▶ **To be done**
Copy the lines of the rows below without any change, beginning with the line that contains "genus: Athyrium" and continuing through the end of the rows.

Stored data
┄┄┄┄┄┄┄┄┄┄┄┄┄┄┄┄┄┄┄┄
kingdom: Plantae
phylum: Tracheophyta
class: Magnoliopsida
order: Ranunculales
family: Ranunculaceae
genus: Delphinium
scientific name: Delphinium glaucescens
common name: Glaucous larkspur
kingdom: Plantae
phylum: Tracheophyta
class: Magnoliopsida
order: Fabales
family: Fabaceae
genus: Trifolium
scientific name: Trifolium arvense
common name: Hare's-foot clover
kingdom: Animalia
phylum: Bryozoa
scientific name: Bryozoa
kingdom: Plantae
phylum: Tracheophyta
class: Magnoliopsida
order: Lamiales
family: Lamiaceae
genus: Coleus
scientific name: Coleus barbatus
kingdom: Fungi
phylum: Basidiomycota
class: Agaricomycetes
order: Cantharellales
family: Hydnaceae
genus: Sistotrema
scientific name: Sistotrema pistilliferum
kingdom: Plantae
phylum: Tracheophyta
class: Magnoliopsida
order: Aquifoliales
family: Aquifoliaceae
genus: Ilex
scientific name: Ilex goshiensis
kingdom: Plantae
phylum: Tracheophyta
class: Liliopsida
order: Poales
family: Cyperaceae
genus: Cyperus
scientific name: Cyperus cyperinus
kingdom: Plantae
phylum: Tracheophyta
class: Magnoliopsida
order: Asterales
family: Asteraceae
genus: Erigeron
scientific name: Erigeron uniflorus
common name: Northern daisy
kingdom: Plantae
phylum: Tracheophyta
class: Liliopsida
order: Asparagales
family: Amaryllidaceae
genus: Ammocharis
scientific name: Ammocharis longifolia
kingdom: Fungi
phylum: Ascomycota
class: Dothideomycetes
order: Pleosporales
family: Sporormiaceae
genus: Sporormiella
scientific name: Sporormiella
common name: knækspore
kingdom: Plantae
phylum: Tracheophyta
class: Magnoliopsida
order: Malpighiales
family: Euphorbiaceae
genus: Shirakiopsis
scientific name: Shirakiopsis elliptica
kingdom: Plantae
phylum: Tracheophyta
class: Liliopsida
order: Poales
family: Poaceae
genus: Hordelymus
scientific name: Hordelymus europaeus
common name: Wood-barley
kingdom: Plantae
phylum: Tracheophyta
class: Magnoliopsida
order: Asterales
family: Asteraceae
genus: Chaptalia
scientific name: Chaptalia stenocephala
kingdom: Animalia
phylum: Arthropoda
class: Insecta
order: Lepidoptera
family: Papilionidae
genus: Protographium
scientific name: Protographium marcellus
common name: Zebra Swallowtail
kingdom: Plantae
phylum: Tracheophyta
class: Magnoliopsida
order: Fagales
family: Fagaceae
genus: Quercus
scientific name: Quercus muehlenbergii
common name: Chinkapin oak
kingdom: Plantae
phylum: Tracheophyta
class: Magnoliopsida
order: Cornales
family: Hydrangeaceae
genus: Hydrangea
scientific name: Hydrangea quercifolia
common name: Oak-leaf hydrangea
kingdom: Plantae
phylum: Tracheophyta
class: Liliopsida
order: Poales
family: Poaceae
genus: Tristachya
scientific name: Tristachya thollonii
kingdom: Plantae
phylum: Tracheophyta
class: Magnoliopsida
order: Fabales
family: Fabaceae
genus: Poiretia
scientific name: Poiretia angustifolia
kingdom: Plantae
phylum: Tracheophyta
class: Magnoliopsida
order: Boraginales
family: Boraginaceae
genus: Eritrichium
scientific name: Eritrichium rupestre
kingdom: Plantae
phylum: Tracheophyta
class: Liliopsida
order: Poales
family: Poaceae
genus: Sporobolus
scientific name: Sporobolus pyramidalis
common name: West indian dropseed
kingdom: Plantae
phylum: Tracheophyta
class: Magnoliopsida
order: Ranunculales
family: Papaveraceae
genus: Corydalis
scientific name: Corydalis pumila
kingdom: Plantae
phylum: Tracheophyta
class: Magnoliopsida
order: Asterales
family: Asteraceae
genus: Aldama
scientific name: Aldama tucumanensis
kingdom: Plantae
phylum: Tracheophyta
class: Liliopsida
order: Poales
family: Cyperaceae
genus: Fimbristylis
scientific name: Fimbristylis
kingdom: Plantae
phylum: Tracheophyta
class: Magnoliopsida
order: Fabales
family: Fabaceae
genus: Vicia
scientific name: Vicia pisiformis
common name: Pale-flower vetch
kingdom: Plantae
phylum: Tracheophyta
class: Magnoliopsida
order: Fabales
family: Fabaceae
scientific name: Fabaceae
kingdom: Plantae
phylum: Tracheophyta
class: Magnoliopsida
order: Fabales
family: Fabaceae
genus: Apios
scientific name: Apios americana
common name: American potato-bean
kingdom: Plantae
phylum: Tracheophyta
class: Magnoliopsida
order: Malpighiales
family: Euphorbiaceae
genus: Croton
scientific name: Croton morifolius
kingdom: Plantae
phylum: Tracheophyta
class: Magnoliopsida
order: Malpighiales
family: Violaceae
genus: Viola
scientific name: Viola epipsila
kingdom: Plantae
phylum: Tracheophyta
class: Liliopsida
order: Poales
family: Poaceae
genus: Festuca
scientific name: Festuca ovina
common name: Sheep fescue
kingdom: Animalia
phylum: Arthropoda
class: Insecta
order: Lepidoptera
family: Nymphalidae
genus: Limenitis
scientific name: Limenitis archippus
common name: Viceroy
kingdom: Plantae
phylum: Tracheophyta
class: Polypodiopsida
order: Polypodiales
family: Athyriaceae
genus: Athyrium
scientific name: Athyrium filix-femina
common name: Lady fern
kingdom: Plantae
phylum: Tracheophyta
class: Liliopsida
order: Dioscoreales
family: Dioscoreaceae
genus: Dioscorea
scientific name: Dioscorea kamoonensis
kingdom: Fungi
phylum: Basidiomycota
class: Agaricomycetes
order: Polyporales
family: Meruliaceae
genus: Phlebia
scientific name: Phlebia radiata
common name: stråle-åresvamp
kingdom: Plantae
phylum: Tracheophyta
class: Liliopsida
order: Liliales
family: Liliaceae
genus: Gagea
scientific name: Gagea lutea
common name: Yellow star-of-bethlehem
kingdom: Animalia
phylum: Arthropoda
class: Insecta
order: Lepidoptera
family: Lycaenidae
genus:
┄┄┄┄┄┄┄┄┄┄┄┄┄┄┄┄┄┄┄┄
▶ **Correct response**
genus: Athyrium
scientific name: Athyrium filix-femina
common name: Lady fern
kingdom: Plantae
phylum: Tracheophyta
class: Liliopsida
order: Dioscoreales
family: Dioscoreaceae
genus: Dioscorea
scientific name: Dioscorea kamoonensis
kingdom: Fungi
phylum: Basidiomycota
class: Agaricomycetes
order: Polyporales
family: Meruliaceae
genus: Phlebia
scientific name: Phlebia radiata
common name: stråle-åresvamp
kingdom: Plantae
phylum: Tracheophyta
class: Liliopsida
order: Liliales
family: Liliaceae
genus: Gagea
scientific name: Gagea lutea
common name: Yellow star-of-bethlehem
kingdom: Animalia
phylum: Arthropoda
class: Insecta
order: Lepidoptera
family: Lycaenidae
genus:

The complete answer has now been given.